Epidemiology involves studying the occurrence of diseases in human populations. More precisely, people working in this field investigate the causes, distribution, and outcomes of diseases in a given population.

Epidemiology contributes to the whole spectrum of cancer control (prevention, early detection, diagnosis, treatment, rehabilitation and palliation). Cancer epidemiologists within CancerCare Manitoba's Epidemiology Unit primarily study patterns of cancer in the population, trying to determine what factors distinguish people who develop or die from cancer and those who don't. To achieve these investigations, they use basic and advanced statistical methods.

The Epidemiology Unit has become a leader in the area of risk factor surveillance in Manitoba.

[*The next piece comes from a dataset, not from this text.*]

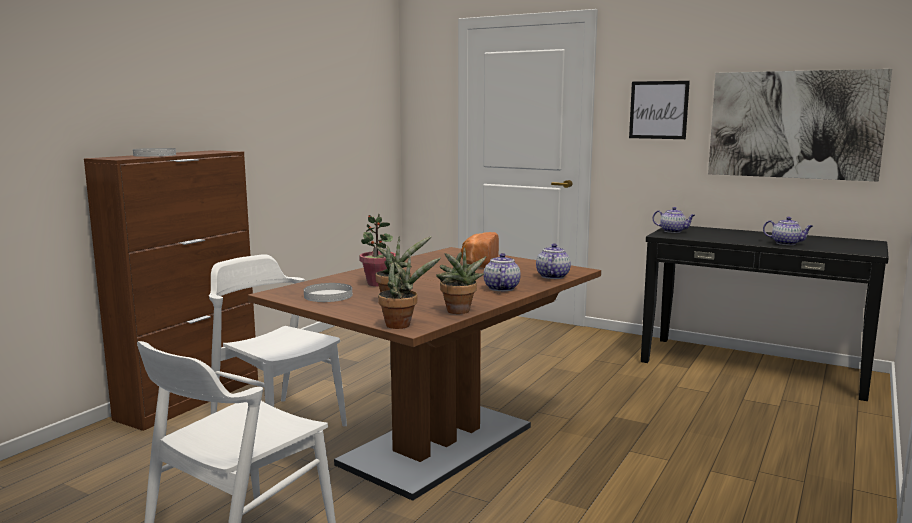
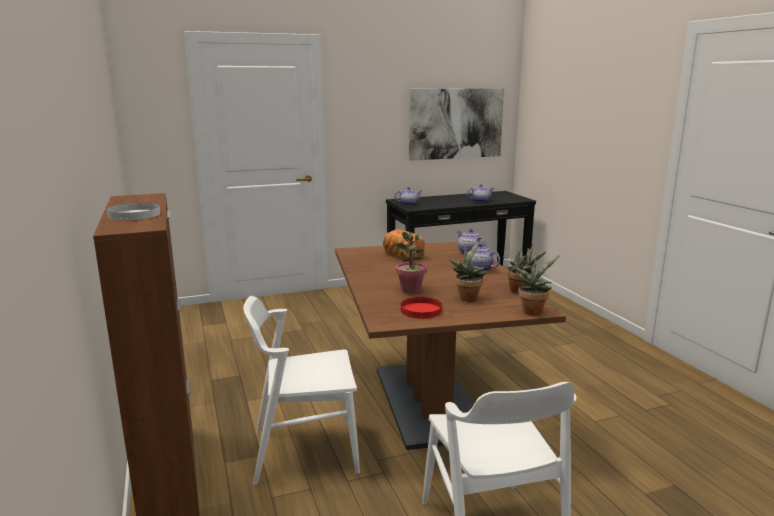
camera: 50 degrees left, 5 degrees up
white plate [304,283,352,302] -> red plate [401,297,442,319]
picture [629,81,690,139] -> none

Current projects span the cancer spectrum and include:

  • youth health initiatives (youth smoking and tobacco use, Manitoba's physical education policy)
  • with our partners, developing a Chronic Disease Risk Factor Surveillance System
  • studies on wait times (head and neck, breast cancer surgery, colorectal cancer diagnosis and treatment)
  • colorectal cancer and screening research
  • epidemiology and surveillance of HPV (Human Papilloma Virus) and the HPV vaccine in Manitoba
  • risk of cervical abnormalities and cervical cancer among women with IBD (Irritable Bowel Disease)
  • association between cyanobacterial toxins and liver cancer
  • establishment of a prostate tumour bank
  • patterns of care for treatment of cervical cancer in Manitoba and construction of a detailed model of invasive cervical cancer
  • the patient needs studies and validating a measure of patient empowerment
  • Manitoba First Nations and Metis health research

Cancer Survival and Prevalence Analytic Network

Manitoba continues to break new ground in the field of cancer surveillance and is home to the Cancer Survival and Prevalence Analytic Network or C-SPAN - one network in a group of Cancer Surveillance and Epidemiology Networks funded by the Canadian Partnership Against Cancer (CPAC). Its goal is to provide in-depth cancer surveillance information, intending to build analytic capacity and integrate knowledge translation strategies.

For years cancer surveillance analysts have been providing a wide range of statistics to the health community. The assumption was these carefully researched reports would be used to develop programs to control cancer. But are these reports hitting the mark? Is the population benefiting from what the data are showing? Are comparable analytic tools being used? And do we explain well enough why sometimes the statistics can justifiably vary?

Reaching out to the end-users to design reports to fit with what they need marks the beginning of a new era in cancer surveillance and the Cancer Survival and Prevalence Analytic Network (C-SPAN) is proud to be one of the leaders of leading this initiative.

Survivorship statistics including relative survival and prevalence are important to cancer control. To use the information as effectively as possible, both the analysts and the end-users need to be consulted in the development phase. Based at CancerCare Manitoba, C-SPAN has been connecting with both analytic and user audiences in Manitoba and across the country to determine the best presentation of cancer survival and prevalence information.

C-SPAN is also working closely with analysts across the country to address one of the most significant barriers in cancer control today - the lack of analytic capacity within the provinces and territories to allow the appropriate calculation and production of cancer surveillance statistics for their jurisdictions.